TEKS YANG DISEDIAKAN:

────

Kedamaian Relasi dan Pengorbanan
Sawitri Supardi Sadarjoen ; Penulis Kolom “Psikologi” Kompas Minggu
|
KOMPAS,
20 Desember 2015
Pada umumnya
kita semua menyadari apa yang kita inginkan dan apa yang ingin kita ubah.
Namun, dalam situasi tertentu, Ani (34) tidak merasa bebas untuk memuaskan
keinginannya tersebut, bahkan untuk mengutarakannya secara verbal sekalipun,
kepada sang suami (36).
Kebanyakan
istri cenderung memilih menjaga kedamaian relasi dengan suami demi
menghindari konflik. Timbul pertanyaan, seberapa besarkah pengorbanan seorang
istri demi menjaga kedamaian relasi yang terjalin dalam perkawinannya?
Apabila
ditinjau dari segi kemampuan intelektualnya, Ani adalah seseorang yang mampu
mengekspresikan ide dan pendapat pribadi yang berbeda dengan siapa pun yang
ia temui. Ia sangat mengenali apa yang ia inginkan. Ia juga menyadari
prioritas yang utama bagi diri pribadi. Namun, Ani ternyata lebih sering
memilih mengakomodasi harapan dan keinginan suaminya daripada menggoyahkan
keseimbangan laju perahu perkawinannya.

────

DATA YANG DIBERIKAN:
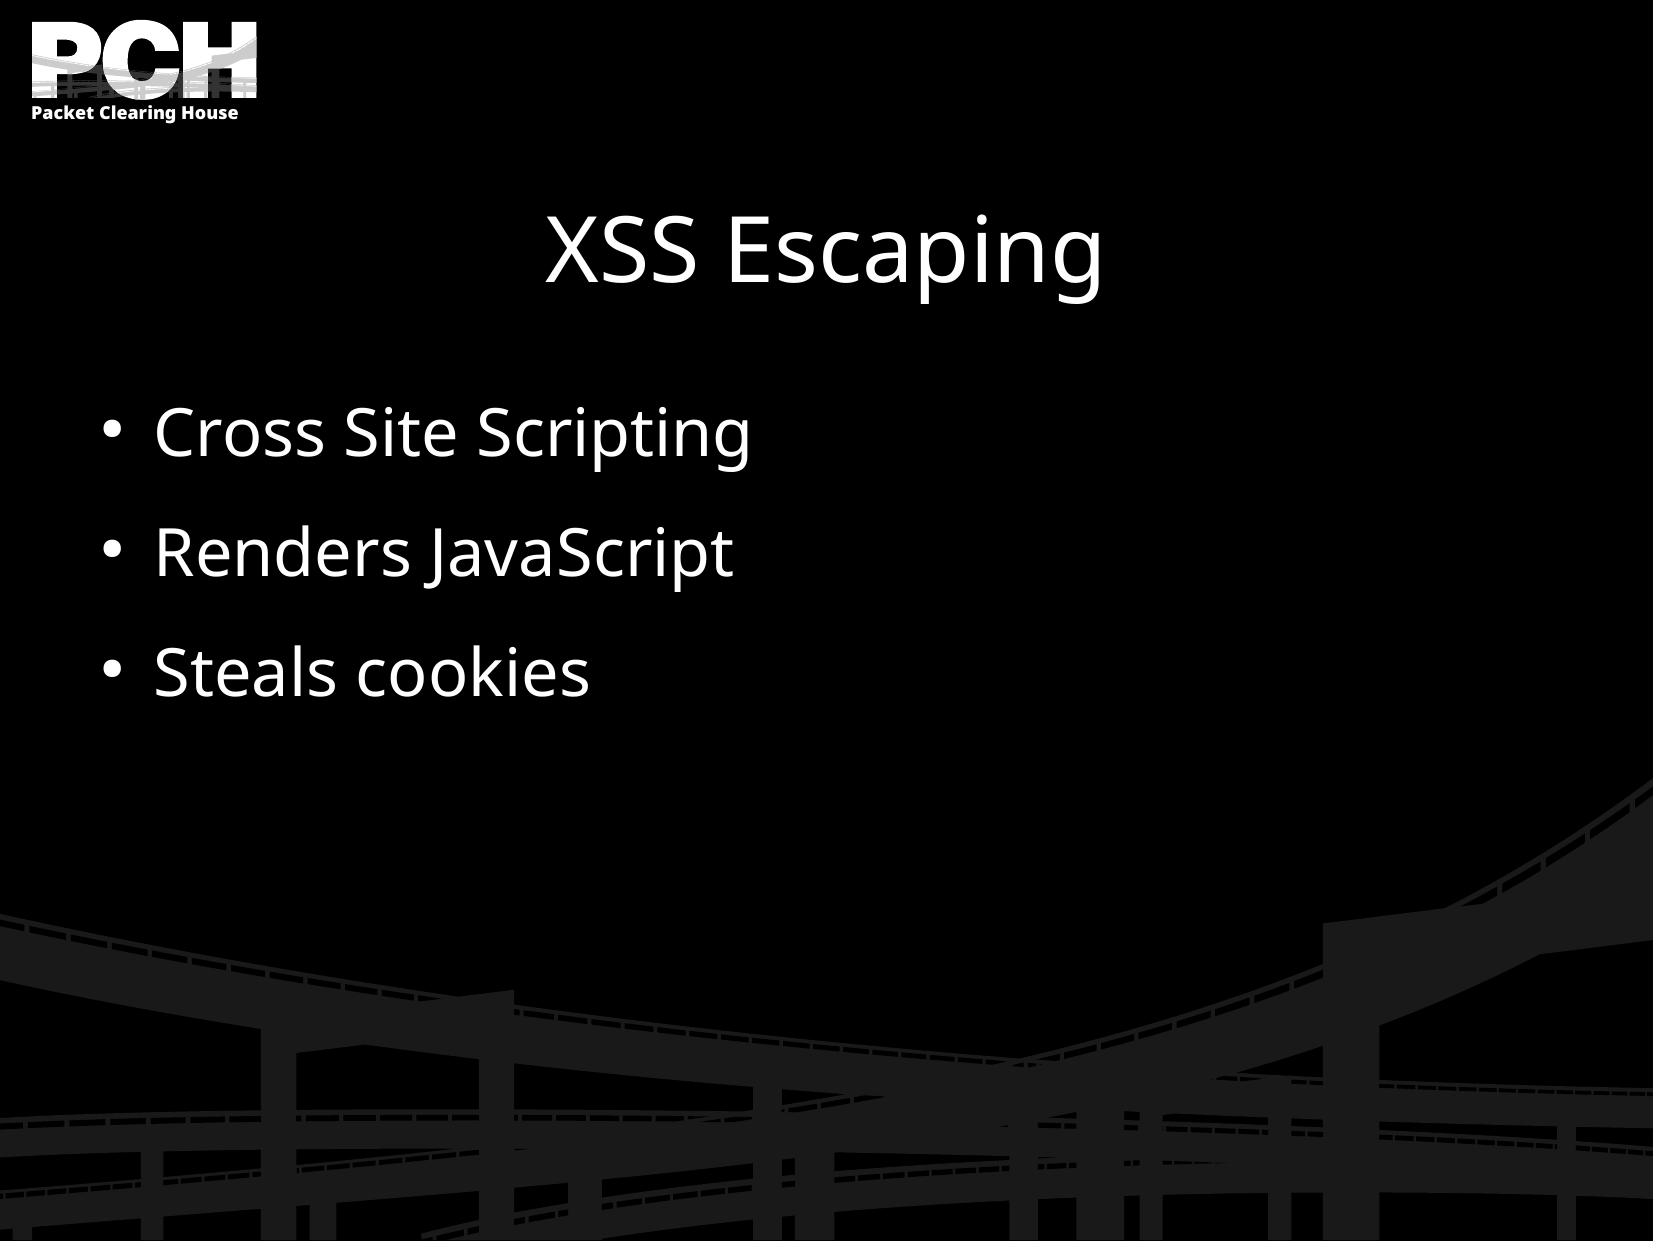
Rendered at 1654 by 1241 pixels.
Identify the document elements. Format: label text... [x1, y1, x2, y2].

title XSS Escaping [82, 143, 1571, 352]
list Cross Site Scripting Renders JavaScript Steals cookies [82, 384, 1571, 1105]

────

DAFTAR TUGAS:
• a. Dalam artikel tentang kedamaian relasi dan pengorbanan, paragraf yang dibuka dengan "Apabila ditinjau dari segi kemampuan intelektualnya" memuat beberapa pernyataan tentang Ani sebelum kata "Namun". Sebutkan semua pernyataan itu.
• b. Tuliskan tanpa perubahan bagian artikel tentang kedamaian relasi dan pengorbanan yang dibuka dengan kata-kata "Kedamaian Relasi dan" dan ditutup dengan "sang suami (36).".

HASIL LATIHAN:
• a.
- Ani mampu mengekspresikan ide dan pendapat pribadi yang berbeda dengan siapa pun yang ia temui.
- Ia sangat mengenali apa yang ia inginkan.
- Ia juga menyadari prioritas yang utama bagi diri pribadi.

• b.
Kedamaian Relasi dan Pengorbanan
Sawitri Supardi Sadarjoen ; Penulis Kolom “Psikologi” Kompas Minggu
|
KOMPAS,
20 Desember 2015
Pada umumnya
kita semua menyadari apa yang kita inginkan dan apa yang ingin kita ubah.
Namun, dalam situasi tertentu, Ani (34) tidak merasa bebas untuk memuaskan
keinginannya tersebut, bahkan untuk mengutarakannya secara verbal sekalipun,
kepada sang suami (36).